Restate all of the entries exactly. Any picture in them should be skipped.

· · · · · · ·

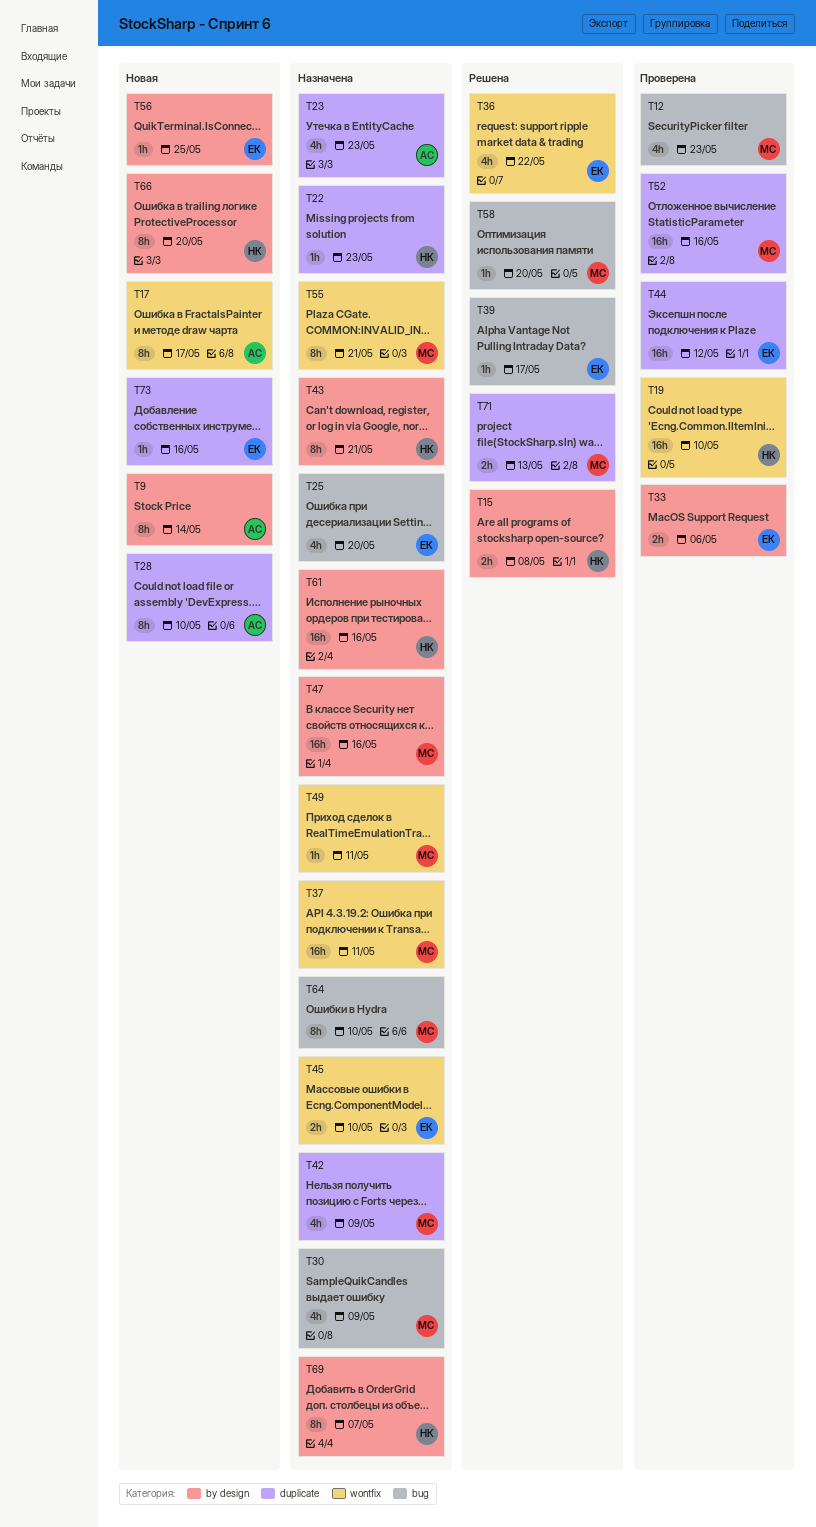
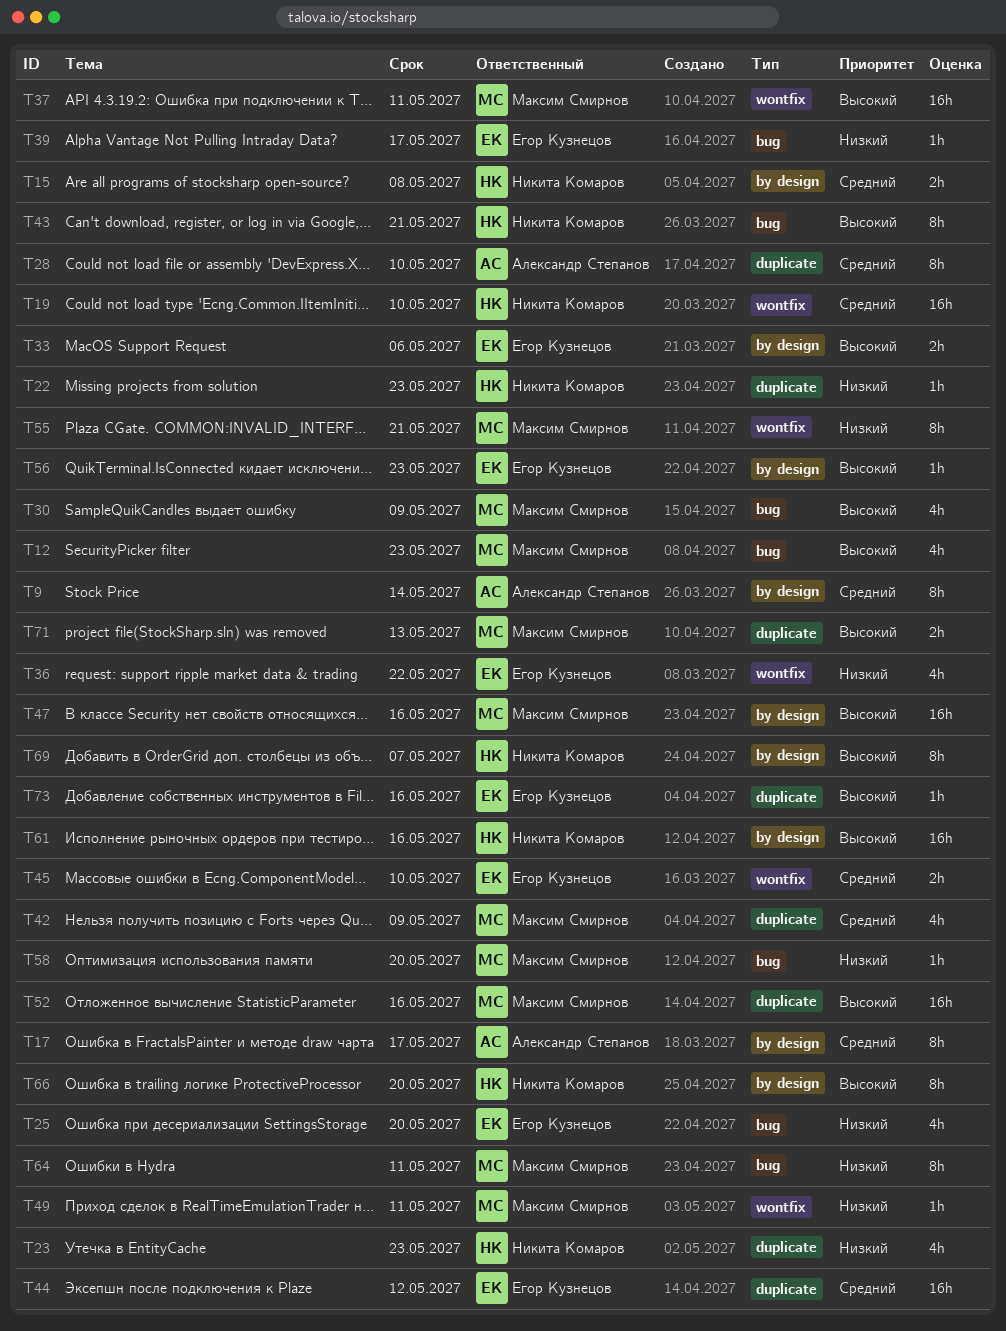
T17, label: wontfix -> by design
T23, owner: Александр Степанов -> Никита Комаров
T43, label: by design -> bug
T56, due: May 25 -> May 23
T64, due: May 10 -> May 11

· · · · · · ·

Output |
T17, label: wontfix -> by design
T23, owner: Александр Степанов -> Никита Комаров
T43, label: by design -> bug
T56, due: May 25 -> May 23
T64, due: May 10 -> May 11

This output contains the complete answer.